Konkret geht es um zehn Milliarden Euro aus dem Corona-Wiederaufbaufonds als Zuschüsse und günstige Kredite. Zudem gibt die Brüsseler Behörde 4,2 Milliarden Euro an Kohäsionsmitteln frei. Diese Gelder waren unter der Vorgängerregierung von Viktor Orbán wegen Zweifeln an der Rechtsstaatlichkeit eingefroren worden. Zusätzliche 2,2 Milliarden Euro an Kohäsionsmitteln sollen Budapest zur Verfügung gestellt werden, sobald die Regierung weitere Reformschritte umsetzt.
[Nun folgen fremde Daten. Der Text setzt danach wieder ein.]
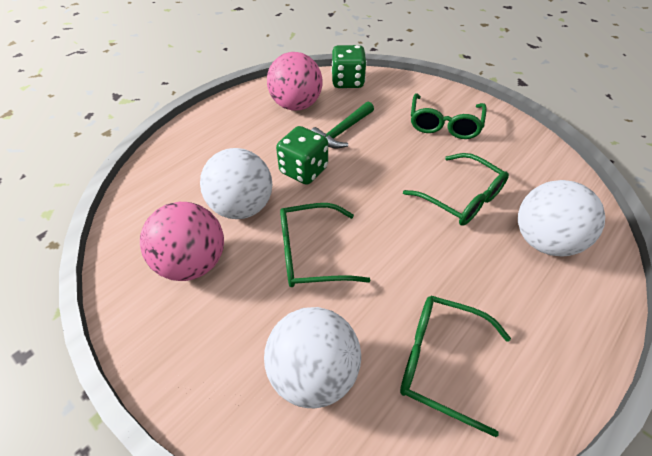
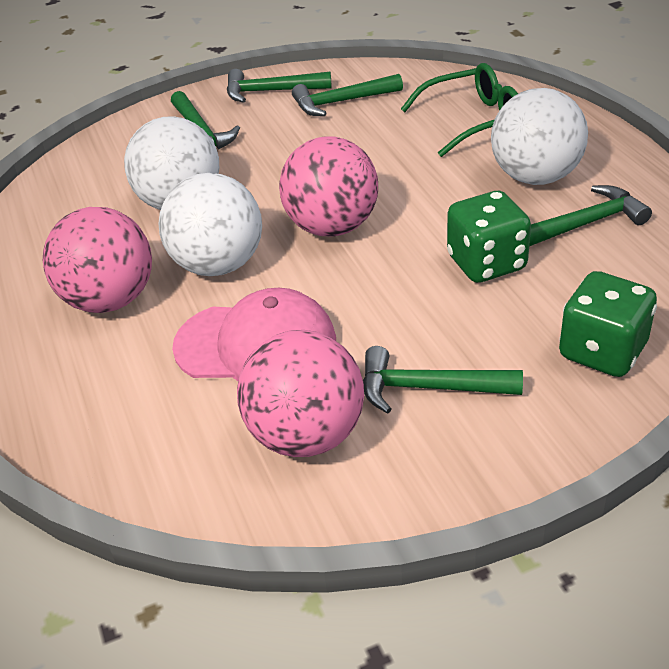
green glasses: 4 -> 1
green hammer: 1 -> 5
pink ball: 2 -> 3
pink cap: 0 -> 1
Magyar: „historischer Tag“ für Ungarn
Von der Leyen sprach bei einer gemeinsamen Pressekonferenz mit dem neuen ungarischen Ministerpräsidenten Péter Magyar. Beide Seiten hatten seit der Parlamentswahl im April über die Freigabe der Gelder verhandelt. „Wir haben uns auf einen soliden Rahmen geeinigt, der sicherstellen soll, dass Ungarn die Probleme im Zusammenhang mit Korruption und Rechtsstaatlichkeit angeht“, sagte von der Leyen.
Magyar sprach von einem „historischen Tag für Ungarn“. Sein Team habe „um jeden Europa-Cent gekämpft“.
Magyars konservative Tisza-Partei hatte bei der Parlamentswahl in Ungarn am 12. April eine Zweidrittelmehrheit im Parlament erobert. Brüssel hielt wegen der Politik seines rechtsnationalistischen Vorgängers Viktor Orbán bisher EU-Gelder in Höhe von insgesamt rund 18 Milliarden Euro für Ungarn zurück. Grund waren der Abbau der Rechtsstaatlichkeit, die Einschränkung von Rechten sexueller Minderheiten sowie Korruption.
Hinweis: Dieser Artikel wurde nach seiner Erstveröffentlichung um weitere Angaben ergänzt.